Study shows facial features track with intonation of words

Mon, 09/23/2019

Rick Hellman

LAWRENCE – Even though they are not needed to make the specific sounds, parts of Mandarin Chinese speakers’ faces – their eyebrows and lips – mimic the rising and falling pitch that distinguishes one word spelled exactly the same from another.

In other words, speakers' eyebrows follow the sounds their throat is making.

This is the finding of a new study co-written by Allard Jongman and Joan Sereno, University of Kansas professors of linguistics.

They say it implies the need to study whether these subtle facial movements help listeners perceive what the speakers are trying to convey.

Along with Canadian university colleagues Saurabh Garg, Ghassan Hamarneh and Yue Wang, Jongman and Sereno wrote “Computer-vision analysis reveals facial movements made during Mandarin tone production align with pitch trajectories” in the October edition of the journal Speech Communication.

They say it’s the first time these facial movements’ association with vocal tone has been identified and quantified.

In a recent interview, Jongman gave the example of the Chinese word that would be phonetically spelled “ma” in English. As with many, if not most, Mandarin words, it can be pronounced one of four ways: level, rising, dipping or falling. Depending, then, upon intonation, the word can mean “mother,” “hemp,” “horse” or “scold.”

“You’ve got to get this right,” Jongman said. “Otherwise, you're calling your mother a horse.”

“There are a lot of languages that have these types of pitch that are associated with different words,” Sereno said.

“The majority of speakers in the world are tone-language speakers,” Jongman said. “And it all comes from variations in the rate of vocal-fold vibration.”

Pointing to his throat, Jongman said, “At high pitch, the vocal folds down here are vibrating at a very fast rate. And when you have a low pitch, they vibrate much more slowly. So it all comes from the action down here.”

“Technically,” Sereno said, pointing to her face, “there shouldn't be anything up here that differentiates ‘ma’ with a high pitch versus ‘ma’ with a falling pitch.”

And yet, their study found, there is. People’s facial structures mimic the rising/falling intonations they are applying to their words.

“Some of these associations between facial movement and intonation or pitch had been provisionally established,” Jongman said. “We went one step further and said, ‘OK, let's systematically look at this.'”

The researchers recorded the Chinese speakers’ faces as they spoke, then subjected the files to computer analysis to determine the relationship between intonation and facial movement. Jongman said it’s a big improvement over previous methods.

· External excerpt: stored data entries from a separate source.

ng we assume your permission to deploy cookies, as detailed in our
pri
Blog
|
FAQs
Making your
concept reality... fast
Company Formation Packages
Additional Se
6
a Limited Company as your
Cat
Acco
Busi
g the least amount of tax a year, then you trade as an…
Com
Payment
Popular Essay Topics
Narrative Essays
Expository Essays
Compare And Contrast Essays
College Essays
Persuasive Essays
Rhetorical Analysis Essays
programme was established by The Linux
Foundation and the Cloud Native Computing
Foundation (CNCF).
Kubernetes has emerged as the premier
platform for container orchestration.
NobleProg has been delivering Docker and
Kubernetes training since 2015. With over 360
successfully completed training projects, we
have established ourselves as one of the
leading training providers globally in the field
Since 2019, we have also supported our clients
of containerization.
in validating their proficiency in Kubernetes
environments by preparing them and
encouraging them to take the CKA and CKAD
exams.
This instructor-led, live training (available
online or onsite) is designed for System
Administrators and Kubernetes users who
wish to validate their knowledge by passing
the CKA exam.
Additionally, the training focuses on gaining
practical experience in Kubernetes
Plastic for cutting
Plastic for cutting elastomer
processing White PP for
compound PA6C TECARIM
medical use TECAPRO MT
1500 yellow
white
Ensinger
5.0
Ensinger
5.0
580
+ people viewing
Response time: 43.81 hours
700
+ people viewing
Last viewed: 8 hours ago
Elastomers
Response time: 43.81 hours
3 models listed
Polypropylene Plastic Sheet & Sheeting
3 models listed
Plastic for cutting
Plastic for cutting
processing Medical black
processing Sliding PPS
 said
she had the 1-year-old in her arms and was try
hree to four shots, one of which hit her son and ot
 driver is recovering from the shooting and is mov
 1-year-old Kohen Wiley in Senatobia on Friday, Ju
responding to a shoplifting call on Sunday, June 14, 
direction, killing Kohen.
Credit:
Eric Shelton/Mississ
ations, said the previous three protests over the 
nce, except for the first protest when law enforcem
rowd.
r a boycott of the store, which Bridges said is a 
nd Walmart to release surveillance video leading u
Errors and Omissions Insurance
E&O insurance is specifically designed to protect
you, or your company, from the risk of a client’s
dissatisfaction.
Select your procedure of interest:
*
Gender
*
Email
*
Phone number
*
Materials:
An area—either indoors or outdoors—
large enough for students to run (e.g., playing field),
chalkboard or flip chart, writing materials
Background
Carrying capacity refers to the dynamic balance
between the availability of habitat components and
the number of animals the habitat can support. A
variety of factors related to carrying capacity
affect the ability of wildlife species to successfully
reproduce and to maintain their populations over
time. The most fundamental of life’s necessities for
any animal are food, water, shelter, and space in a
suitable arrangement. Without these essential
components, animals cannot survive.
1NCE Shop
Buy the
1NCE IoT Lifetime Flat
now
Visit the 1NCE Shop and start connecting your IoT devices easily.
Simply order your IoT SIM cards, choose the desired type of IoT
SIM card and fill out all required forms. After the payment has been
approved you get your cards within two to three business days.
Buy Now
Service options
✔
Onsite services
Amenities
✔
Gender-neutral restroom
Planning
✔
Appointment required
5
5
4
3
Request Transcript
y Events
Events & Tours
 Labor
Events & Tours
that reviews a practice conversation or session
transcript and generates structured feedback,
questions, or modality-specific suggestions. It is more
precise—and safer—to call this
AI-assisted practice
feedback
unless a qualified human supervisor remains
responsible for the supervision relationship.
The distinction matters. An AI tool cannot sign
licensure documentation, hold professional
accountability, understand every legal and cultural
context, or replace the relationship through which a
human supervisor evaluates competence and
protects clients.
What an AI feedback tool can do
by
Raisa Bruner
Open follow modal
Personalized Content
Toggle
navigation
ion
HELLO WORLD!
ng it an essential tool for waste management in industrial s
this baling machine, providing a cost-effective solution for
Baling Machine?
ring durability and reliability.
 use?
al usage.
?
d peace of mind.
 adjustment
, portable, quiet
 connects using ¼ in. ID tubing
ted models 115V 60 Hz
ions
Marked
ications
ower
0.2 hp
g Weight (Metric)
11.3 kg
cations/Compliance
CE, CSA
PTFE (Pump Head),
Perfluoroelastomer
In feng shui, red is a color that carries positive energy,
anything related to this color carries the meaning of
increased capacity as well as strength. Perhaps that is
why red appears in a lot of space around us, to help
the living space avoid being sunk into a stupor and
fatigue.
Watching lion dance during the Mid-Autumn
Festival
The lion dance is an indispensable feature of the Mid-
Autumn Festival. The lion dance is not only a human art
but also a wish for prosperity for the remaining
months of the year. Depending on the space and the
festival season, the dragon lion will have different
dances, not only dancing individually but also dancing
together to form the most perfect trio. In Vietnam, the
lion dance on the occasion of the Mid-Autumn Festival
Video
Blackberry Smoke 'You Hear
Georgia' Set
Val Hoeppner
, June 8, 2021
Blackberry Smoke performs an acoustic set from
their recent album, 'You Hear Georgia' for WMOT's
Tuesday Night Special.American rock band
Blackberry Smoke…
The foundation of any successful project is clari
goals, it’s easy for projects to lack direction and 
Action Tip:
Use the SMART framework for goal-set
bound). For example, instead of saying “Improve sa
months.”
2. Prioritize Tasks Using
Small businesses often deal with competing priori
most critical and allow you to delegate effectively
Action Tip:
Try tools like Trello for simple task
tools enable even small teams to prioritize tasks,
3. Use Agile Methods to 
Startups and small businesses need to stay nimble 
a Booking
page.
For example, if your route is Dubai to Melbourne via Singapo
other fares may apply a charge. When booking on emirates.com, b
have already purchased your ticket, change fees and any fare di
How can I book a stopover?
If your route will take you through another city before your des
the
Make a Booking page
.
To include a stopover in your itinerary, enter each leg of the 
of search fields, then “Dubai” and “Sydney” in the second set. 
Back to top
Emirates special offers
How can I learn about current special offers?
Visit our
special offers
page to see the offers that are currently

“In the past,” he said, “people have used what is called opto-track analysis. You glue a couple of light-emitting sensors to the face, and then you track the motion of those sensors. And sometimes you even glue stuff to the lips. So you're sitting there with these sensors, and you are asked to speak. I mean, how natural is that? That limits what people would do in normal circumstances. Number two, you have to have a preconceived idea of what the important regions on the face are going to be, because you can't take a reading of anything that you didn't put a sensor on.

“That's one big advantage of our approach. We have settled on these couple of features now. But if later on some other group finds that your earlobe is really important, we can go back to our recordings and analyze that.”

Now that they have proven that Mandarin speakers’ faces track with their intonation, Jongman and Sereno said the next step will be to determine to what extent these visual cues help the listener – their “linguistic significance.”

“We're going to computer-generate a face and then manipulate those features that we just found and see whether it makes a difference,” Jongman said. “Do listeners respond to it?”

Just as people with hearing impairment can learn to read lips, people might be able to benefit from the more subtle facial cues, the new study has found.

“If you're hearing-impaired, and we can maybe exaggerate some of these cues a little bit or teach people to exaggerate them, or also in language learning do that, that might greatly help,” Jongman said.

Sereno said she can imagine a scenario in which a language learner is helped by watching native speakers’ facial cues.

“Visual manipulation could help identify that,” she said. “Then when they get into a natural situation, when there's maybe less exaggeration of those cues, they're still able to identify them a lot better.”

Illustration: In the diagram above, the left side shows the position and direction of movement of the four points tracked in the study. The shadows near eyebrow/jaw/nose indicate motion. At right is a visual summary of the different features extracted from the four tracked key points. POI=Position of Interest.